# Where to Release?



## Corrina (Feb 27, 2004)

Hi. We found two pigeons, within days of each other, which had fallen from their nests on the roof of a warehouse on a busy city street. One bird was clearly a baby and not able to eat on her own. The other was almost able to fly. A friend with expertise in bird care has been raising the two pigeons. One is now able to fly and has taught the younger one how to eat!

Our question is this: once both birds are able to fly, where is it best to release them? Should we release them in the same area we found them to join their native flock? We have noticed hawks in the area and suspect that a baby pigeon re-introduced to the roof of the building was attacked by one. Are there areas where hawks are less likely to hunt? Will these pigeons be accepted once again by their native flock?

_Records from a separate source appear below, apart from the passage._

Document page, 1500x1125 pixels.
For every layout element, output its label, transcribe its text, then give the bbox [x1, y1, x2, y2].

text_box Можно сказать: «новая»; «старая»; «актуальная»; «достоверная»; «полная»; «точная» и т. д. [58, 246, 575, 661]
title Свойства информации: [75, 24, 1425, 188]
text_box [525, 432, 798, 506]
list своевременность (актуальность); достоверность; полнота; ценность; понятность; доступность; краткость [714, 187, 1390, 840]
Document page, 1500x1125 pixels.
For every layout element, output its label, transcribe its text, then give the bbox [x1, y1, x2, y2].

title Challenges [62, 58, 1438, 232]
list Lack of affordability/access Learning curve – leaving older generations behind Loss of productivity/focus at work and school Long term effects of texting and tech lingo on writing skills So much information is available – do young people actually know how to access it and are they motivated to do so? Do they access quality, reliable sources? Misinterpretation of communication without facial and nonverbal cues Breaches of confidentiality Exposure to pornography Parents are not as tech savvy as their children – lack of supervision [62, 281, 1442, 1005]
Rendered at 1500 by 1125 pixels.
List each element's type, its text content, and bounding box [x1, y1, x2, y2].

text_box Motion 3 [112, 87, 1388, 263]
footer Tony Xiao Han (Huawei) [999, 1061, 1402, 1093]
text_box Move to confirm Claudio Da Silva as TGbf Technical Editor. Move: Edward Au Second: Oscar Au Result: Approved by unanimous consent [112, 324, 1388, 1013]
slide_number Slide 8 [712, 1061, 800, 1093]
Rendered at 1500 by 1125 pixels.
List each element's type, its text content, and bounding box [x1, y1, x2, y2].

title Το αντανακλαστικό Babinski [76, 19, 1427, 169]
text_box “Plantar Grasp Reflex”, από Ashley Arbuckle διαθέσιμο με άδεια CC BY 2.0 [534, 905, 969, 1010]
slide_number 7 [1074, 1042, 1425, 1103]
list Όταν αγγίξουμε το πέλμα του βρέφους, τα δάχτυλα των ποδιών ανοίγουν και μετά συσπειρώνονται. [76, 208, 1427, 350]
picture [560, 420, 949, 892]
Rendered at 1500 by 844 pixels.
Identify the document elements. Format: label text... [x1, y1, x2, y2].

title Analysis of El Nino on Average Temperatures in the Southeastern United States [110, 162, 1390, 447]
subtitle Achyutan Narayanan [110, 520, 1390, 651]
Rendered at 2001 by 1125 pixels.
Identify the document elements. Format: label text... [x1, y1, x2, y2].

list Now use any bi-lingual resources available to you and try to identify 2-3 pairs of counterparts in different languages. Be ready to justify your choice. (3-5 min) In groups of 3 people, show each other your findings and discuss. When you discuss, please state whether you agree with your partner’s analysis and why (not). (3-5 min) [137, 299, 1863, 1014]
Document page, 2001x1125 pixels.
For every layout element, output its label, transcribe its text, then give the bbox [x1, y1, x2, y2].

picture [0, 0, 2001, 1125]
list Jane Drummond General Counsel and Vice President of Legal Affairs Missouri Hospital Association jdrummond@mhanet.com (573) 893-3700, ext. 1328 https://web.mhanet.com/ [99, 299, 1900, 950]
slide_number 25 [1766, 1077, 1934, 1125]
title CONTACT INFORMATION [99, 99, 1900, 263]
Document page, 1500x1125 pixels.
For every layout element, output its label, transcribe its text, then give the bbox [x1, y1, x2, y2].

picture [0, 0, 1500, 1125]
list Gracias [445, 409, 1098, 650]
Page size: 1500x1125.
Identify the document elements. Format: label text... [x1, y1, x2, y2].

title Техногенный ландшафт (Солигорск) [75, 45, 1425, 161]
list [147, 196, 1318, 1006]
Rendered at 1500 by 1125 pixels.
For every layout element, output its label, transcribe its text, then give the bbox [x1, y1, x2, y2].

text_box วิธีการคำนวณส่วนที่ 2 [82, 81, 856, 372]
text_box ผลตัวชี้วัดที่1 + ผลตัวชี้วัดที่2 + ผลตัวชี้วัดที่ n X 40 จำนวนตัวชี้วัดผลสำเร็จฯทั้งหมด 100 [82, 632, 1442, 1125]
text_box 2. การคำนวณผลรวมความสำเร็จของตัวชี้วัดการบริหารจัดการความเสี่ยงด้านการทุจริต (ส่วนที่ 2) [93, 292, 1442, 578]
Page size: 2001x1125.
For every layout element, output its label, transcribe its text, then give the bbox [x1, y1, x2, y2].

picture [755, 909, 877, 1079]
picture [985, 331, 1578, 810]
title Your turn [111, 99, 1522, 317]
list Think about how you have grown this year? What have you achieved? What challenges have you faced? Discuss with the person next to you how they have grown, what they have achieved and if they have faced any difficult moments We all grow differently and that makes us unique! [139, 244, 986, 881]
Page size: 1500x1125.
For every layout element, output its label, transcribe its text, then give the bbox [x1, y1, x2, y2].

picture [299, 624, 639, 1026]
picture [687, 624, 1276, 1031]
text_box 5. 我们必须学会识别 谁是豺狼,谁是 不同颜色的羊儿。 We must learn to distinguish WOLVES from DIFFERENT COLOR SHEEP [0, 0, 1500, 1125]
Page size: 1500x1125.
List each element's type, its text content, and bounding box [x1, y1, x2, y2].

Any advice would be helpful. Thank you!


----------



## Feefo (Feb 8, 2002)

Hi Corrina,

Ideally I like to return pigeons to the place that I found them, but if that place is dangerous and the pigeon is young (an adult pigeon would return to where it came from) then I will release them into a different flock where there is food and water and relative safety. Fortunately pigeons will accept strangers into their flock very quickly and the "flocks" that you see in city centres are usually an aggregation of pigeons from different flocks and different roosts.. The best time for release is early in the morning so that they have the day in which to become familiar with their surroundings.

Cynthia


----------



## Maggie-NC (Jun 22, 2005)

Before we release, we "case" different areas looking for, hopefully, another flock that is already established, a water source, like a stream, and older buildings where they may be able to roost. We check these areas out several days and try to release on a Saturday morning between 8 and 9 a.m. That gives them at least two days with less traffic to be concerned with. We also do not release when rain is in the forecast or when it is really hot or cold. The spring and fall are ideal times. We also put out a lot of seed and sometimes if we can't see a nearby water source will leave water. We go back for several days to leave more seed. Sometimes the birds will linger on top of a building near where we have released them but they usually leave after 2-3 days. They will not come down to us so we know they like being released and are just getting their bearings.

We have an ideal location within a mile of our house and have released some there only to find them in the yard the next day. So, you need to release a little away from home.


----------